------ Reading text
I was doing a bit of work today reviewing the Popup class we’re working on for the next release of JavaFX. I showed Jasper some code snippets and he pointed out that I should write a quick blog on it because it shows a nice progression of how to do looping in JavaFX.
The code in question is relatively easy to understand. The Popup class had a private sequence of “child” popups var childrenPopups:Popup[]
. The function is called “hideAll” and will hide each child popup. The original function used a java-like looping mechanism:
[jfx]
public function hideAll():Void {
for ( i in [0..sizeof this.childrenPopups] ) {
if (this.childrenPopups[i].visible) {
this.childrenPopups[i].hideAll();
}
}
hide();
}
[/jfx]
The function is relatively straightforward. We iterate from 0 to sizeof childrenPopups. Except, oops, sequences are inclusive so this actually iterates one time too often! So either we’d need to throw a -1 on there ([0..sizeof this.childrenPopups - 1]
), or use the less-than operator ([0..<sizeof this.childrenPopups]
).
------------
------ Provided material
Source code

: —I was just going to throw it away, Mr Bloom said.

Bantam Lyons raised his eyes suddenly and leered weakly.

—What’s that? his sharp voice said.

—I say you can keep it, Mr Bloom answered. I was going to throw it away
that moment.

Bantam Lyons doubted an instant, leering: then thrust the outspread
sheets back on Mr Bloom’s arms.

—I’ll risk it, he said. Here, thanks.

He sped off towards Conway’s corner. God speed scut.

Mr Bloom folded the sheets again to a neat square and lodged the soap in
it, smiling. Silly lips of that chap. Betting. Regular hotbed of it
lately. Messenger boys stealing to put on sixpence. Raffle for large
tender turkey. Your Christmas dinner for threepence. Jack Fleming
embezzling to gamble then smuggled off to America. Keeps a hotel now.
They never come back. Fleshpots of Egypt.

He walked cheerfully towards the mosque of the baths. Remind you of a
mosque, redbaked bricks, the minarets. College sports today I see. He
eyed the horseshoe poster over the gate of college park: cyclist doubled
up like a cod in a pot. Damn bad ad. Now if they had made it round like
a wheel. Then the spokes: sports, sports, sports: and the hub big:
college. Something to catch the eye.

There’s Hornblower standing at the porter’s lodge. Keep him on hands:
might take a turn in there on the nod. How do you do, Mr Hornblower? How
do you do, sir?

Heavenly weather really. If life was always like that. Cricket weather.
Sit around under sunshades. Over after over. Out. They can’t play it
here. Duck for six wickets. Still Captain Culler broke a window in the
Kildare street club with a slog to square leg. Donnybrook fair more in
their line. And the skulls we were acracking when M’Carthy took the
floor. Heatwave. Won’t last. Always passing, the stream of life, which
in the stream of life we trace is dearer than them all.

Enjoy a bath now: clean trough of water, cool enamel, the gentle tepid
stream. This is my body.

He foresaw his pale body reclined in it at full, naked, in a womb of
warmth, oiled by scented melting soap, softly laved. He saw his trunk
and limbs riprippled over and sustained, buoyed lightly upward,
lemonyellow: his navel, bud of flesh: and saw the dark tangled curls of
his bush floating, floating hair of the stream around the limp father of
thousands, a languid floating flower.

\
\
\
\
------------
* **Using the information**:
1 – According to the text on JavaFX looping, why does the loop over [0..sizeof this.childrenPopups] run one time too many?
2 – Extend the text on JavaFX looping from the point where it stops.
The entries have nothing to do with the text on JavaFX looping.

* **Outputs in order**:
1 – Sequences are inclusive, so iterating from 0 to sizeof childrenPopups goes one step past the last element.

2 –
In any case, we iterate over all the child popups and hide them, accessing them by index. This is fine, and a very java-centric way to do it. However, we can clean up some of the visual noise here by using JavaFX’s built in sequence looping instead:
[jfx]
public function hideAll():Void {
for (p in childrenPopups) {
if (p.visible) p.hideAll();
}
hide();
}
[/jfx]
This is a fair amount cleaner from a visual-clutter perspective. Performance (and indeed, the generated code) is exactly the same as before. One positive gain here is that we avoided the nasty hidden bug in the previous code of iterating one to many times.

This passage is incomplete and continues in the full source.